It’s all go in the Friendliest Port
The Friendliest Port is now also the busiest port, with more activity along the river than there has been for decades. Derelict buildings are being pulled down, while new developments are going up. In a flurry of activity and a level of investment in the town not seen for many years, Amble’s riverfront is the location for a number of building projects.
Coquet Shorebase Trust’s new building is well underway. Their new facility is next to Amble Boat Club and will provide safer, cleaner and more spacious accommodation for watersports enthusiasts of all ages and abilities.
The move upriver is part of the £2.5m Harbour Village project funded by central government, from the Coastal Communities fund.
The Harbour Village site, with its seafood centre and retail pods, will have a phased opening starting in December.
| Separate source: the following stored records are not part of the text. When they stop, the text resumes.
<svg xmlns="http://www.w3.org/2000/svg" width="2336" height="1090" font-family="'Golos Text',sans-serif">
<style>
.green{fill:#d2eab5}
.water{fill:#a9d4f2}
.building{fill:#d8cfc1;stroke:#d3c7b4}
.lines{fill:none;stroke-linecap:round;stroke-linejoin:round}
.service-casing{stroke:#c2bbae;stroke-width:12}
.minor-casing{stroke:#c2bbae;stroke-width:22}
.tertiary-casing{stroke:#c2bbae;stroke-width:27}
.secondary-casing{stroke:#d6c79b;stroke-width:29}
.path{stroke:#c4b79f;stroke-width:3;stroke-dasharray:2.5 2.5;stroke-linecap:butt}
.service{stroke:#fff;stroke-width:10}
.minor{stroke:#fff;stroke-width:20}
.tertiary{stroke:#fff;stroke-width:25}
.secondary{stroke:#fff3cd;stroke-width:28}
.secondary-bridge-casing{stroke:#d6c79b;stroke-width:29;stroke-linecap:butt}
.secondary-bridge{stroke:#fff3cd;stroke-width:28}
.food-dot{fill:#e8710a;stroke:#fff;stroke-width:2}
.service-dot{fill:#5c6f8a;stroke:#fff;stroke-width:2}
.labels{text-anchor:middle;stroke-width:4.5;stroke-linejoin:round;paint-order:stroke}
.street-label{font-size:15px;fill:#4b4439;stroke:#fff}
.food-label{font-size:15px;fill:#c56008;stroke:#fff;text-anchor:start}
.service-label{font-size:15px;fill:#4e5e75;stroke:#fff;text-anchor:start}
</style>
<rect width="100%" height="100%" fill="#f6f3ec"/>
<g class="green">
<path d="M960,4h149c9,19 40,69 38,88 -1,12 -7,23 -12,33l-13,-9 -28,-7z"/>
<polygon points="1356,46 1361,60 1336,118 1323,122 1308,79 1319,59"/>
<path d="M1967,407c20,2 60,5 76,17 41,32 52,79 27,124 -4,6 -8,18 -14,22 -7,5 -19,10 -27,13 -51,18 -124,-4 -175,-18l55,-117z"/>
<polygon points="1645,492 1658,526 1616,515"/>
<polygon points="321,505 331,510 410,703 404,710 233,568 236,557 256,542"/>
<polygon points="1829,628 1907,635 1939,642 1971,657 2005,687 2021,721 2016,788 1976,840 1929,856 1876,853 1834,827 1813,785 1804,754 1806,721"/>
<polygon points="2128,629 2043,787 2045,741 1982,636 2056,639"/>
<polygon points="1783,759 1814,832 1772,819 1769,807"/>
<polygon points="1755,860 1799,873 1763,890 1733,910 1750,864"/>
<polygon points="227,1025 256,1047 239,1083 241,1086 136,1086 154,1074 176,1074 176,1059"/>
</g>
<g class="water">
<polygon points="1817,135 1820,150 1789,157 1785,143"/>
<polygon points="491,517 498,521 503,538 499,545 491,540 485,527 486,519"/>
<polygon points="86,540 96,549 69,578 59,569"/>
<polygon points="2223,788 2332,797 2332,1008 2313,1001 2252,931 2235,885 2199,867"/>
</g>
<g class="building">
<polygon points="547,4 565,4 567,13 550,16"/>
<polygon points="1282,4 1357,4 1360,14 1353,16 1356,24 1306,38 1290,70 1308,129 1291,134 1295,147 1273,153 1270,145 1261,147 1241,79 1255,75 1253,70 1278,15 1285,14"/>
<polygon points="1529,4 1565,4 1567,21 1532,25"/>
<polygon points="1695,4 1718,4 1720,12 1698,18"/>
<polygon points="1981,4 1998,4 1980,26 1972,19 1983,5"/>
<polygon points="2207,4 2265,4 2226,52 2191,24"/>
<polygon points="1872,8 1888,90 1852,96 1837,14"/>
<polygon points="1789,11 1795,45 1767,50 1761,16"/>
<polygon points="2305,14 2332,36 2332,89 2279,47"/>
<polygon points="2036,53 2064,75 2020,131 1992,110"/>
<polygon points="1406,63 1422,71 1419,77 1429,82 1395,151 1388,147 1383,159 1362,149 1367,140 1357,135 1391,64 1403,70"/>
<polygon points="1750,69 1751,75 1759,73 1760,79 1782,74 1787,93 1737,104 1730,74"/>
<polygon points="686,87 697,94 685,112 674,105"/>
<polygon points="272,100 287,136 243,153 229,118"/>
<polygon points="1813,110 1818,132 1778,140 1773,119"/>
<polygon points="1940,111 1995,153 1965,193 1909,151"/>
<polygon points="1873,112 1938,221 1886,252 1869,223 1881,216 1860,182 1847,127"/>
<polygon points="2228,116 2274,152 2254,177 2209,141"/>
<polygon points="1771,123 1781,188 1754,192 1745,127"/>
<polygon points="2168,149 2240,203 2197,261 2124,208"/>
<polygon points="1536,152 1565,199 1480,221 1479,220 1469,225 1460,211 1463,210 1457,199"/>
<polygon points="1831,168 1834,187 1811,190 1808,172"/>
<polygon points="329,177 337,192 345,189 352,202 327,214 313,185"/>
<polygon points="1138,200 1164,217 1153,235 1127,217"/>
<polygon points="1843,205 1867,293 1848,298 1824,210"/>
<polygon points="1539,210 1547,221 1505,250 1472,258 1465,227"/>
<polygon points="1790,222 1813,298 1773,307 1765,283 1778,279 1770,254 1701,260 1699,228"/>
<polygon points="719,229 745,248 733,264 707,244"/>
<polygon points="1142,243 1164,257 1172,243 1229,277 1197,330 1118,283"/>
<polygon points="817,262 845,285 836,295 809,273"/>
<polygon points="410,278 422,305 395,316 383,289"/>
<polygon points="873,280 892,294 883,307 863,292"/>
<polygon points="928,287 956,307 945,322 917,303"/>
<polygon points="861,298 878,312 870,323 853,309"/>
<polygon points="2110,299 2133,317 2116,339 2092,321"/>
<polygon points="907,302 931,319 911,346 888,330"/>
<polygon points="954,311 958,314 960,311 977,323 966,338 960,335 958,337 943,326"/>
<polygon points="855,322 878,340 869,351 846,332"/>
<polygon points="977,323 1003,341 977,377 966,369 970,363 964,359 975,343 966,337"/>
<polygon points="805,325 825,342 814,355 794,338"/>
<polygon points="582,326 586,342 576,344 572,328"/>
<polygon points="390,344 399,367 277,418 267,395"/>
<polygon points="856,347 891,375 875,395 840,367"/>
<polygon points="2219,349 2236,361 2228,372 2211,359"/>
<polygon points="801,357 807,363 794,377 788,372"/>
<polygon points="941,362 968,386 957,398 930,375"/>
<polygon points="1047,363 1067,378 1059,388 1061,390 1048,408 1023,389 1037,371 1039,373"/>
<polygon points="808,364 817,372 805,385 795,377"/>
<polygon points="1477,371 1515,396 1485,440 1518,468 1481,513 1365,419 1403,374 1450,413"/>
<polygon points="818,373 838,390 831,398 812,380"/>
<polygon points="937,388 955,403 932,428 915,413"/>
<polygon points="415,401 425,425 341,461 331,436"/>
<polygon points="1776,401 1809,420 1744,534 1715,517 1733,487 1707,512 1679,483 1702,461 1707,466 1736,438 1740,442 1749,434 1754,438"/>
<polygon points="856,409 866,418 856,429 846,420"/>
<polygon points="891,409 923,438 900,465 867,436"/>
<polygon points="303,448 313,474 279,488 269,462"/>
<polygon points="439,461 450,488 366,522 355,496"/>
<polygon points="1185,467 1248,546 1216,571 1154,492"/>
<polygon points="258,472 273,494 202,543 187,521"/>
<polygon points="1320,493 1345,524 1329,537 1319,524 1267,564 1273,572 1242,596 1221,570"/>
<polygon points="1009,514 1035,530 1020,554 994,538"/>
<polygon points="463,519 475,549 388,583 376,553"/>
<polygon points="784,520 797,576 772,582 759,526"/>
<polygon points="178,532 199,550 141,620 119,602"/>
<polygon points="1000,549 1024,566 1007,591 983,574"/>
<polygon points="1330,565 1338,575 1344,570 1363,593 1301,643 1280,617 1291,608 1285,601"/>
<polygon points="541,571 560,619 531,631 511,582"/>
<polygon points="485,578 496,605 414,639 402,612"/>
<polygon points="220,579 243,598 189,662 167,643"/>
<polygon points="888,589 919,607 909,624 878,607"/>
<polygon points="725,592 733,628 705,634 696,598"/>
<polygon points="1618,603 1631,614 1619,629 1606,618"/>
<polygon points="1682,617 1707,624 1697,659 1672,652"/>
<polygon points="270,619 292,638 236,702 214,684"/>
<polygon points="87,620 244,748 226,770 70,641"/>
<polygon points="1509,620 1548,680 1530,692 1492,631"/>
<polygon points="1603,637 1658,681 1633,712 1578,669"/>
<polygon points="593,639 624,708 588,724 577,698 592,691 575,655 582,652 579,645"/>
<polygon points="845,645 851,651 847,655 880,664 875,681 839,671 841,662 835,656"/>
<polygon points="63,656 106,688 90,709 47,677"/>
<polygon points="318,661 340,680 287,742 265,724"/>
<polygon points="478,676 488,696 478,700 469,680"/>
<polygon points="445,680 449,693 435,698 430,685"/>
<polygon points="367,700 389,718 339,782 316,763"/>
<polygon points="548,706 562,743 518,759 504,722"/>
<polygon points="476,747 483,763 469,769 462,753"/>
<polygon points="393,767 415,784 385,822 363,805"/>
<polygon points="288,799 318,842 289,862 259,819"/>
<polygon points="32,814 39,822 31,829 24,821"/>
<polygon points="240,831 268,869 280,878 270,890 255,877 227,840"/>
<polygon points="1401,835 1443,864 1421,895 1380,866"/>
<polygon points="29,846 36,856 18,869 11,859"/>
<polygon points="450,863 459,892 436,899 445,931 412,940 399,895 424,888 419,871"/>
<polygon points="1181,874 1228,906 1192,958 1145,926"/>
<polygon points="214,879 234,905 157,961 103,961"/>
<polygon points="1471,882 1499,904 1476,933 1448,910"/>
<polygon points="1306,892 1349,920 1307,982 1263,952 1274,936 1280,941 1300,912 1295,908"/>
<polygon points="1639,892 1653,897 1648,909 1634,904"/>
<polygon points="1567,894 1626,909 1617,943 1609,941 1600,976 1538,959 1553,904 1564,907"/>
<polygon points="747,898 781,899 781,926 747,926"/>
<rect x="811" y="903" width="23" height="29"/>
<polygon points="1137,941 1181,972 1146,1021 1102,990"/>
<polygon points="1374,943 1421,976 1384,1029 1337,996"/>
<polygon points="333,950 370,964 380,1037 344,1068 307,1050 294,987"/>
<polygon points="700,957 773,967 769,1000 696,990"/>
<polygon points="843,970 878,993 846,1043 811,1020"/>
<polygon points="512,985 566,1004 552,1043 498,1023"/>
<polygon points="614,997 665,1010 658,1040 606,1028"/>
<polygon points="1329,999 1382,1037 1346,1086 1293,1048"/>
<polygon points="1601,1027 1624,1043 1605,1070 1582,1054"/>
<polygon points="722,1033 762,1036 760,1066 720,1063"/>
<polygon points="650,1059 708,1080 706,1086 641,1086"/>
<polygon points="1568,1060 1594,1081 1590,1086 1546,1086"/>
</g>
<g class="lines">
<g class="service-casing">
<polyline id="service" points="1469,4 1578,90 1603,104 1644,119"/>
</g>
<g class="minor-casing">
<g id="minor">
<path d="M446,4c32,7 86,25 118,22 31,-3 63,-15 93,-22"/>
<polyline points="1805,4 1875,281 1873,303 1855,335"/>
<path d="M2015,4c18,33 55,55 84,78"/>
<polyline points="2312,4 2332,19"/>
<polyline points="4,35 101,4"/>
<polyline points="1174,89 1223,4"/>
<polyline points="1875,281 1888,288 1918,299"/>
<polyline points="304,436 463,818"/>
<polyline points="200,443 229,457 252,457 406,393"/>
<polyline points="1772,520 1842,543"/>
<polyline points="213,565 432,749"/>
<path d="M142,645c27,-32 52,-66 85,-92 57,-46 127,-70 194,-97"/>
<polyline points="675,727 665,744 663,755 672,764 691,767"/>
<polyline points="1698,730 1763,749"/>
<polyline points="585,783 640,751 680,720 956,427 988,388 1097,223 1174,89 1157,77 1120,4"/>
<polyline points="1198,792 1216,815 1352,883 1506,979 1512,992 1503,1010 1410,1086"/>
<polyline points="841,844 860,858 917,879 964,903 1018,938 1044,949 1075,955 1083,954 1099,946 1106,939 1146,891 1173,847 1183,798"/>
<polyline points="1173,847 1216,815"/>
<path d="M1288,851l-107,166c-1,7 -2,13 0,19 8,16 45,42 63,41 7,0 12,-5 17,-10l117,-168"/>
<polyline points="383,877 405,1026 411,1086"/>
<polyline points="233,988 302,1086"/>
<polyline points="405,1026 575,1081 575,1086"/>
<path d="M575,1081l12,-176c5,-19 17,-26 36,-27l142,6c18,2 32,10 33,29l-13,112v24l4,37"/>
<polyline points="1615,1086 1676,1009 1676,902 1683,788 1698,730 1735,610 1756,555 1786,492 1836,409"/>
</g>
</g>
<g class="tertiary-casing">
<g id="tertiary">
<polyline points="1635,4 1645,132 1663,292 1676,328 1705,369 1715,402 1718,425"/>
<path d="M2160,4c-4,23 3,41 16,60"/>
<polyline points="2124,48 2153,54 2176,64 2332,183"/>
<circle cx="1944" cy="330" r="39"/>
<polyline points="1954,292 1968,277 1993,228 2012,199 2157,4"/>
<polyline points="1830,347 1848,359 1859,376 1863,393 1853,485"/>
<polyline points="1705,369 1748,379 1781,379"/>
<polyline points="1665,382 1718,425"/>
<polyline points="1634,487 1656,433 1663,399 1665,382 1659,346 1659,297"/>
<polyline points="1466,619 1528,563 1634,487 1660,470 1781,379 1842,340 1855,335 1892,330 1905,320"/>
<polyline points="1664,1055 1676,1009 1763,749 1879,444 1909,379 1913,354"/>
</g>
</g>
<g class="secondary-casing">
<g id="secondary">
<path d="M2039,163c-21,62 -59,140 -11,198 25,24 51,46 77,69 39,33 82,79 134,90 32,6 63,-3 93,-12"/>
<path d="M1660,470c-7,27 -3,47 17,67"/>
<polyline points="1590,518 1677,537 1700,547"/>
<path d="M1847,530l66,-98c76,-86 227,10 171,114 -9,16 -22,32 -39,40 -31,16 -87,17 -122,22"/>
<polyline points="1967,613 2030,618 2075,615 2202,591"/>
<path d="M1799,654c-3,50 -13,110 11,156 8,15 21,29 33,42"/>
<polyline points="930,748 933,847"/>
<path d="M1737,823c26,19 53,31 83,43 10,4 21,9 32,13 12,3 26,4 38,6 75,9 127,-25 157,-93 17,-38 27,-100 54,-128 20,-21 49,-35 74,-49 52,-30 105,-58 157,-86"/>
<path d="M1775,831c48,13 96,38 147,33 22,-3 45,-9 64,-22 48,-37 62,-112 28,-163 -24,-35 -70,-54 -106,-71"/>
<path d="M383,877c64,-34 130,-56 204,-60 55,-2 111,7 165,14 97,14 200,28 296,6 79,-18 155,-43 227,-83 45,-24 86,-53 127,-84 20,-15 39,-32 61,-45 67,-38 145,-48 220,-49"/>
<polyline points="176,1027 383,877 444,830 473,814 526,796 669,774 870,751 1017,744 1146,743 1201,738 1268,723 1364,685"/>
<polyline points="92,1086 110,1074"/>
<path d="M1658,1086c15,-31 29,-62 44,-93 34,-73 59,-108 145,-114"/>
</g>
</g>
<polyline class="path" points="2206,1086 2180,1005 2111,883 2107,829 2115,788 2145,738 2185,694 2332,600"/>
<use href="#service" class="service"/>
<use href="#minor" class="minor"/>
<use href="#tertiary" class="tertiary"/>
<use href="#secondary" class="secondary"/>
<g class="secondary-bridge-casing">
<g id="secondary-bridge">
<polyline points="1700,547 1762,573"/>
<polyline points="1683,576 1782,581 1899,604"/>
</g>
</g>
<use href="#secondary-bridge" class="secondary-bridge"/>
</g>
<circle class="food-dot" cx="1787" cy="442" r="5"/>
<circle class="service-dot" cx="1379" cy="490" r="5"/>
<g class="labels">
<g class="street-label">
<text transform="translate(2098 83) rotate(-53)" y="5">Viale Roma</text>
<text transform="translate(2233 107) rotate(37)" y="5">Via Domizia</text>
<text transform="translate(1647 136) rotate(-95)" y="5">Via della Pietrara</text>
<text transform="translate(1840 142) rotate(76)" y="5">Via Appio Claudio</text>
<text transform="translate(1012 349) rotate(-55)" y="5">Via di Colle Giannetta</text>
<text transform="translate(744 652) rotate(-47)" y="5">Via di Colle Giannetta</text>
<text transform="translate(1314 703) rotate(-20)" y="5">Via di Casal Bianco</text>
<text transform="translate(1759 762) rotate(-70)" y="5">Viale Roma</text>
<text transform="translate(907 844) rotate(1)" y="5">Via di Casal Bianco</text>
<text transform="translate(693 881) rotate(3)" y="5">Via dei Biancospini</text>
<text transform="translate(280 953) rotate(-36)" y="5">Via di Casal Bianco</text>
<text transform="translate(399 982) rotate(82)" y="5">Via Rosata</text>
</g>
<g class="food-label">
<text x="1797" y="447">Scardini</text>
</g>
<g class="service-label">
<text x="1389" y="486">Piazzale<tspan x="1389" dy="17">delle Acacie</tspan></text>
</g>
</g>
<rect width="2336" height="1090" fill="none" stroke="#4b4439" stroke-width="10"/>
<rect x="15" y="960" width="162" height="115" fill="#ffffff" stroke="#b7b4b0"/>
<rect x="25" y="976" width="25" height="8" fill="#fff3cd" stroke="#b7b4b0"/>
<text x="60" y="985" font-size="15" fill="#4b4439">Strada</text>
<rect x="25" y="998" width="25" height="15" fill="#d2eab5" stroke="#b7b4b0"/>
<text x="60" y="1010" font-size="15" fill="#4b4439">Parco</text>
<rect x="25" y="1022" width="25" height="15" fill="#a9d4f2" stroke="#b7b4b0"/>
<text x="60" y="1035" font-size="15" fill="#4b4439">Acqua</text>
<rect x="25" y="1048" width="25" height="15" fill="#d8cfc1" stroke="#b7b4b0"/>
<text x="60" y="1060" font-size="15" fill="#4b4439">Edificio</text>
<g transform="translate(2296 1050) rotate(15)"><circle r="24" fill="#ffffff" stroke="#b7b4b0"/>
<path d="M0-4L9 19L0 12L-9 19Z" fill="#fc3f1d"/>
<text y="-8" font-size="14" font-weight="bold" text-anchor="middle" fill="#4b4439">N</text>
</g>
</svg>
“There’s been a lot of interest already in the pods,” said Sarah Dunne, the new Harbour Village Co-ordinator. “The Harbour Village will be an ideal location for small businesses or startups offering bespoke crafts, gifts and food and drink or leisure/tourism services. I’m here to help if anyone is interested in leasing a retail pod.”
A programme of events is being planned for the Harbour Village area throughout 2015.
Meanwhile, luxury apartments and some additional retail units have been given the go-ahead at a separate development at Coble Quay. Ground preparations have already begun, and the Boat Yard offices on Coquet Street will be demolished in mid October.
And speaking of demolition, Tesco have finally knocked down the derelict buildings on their site – although there is still no word on any future building for the supermarket. But Queen Street is full of independent businesses, proving that local people have faith in the town. And with so much local and government investment, right now, it’s no wonder it’s all go in the Friendliest Port.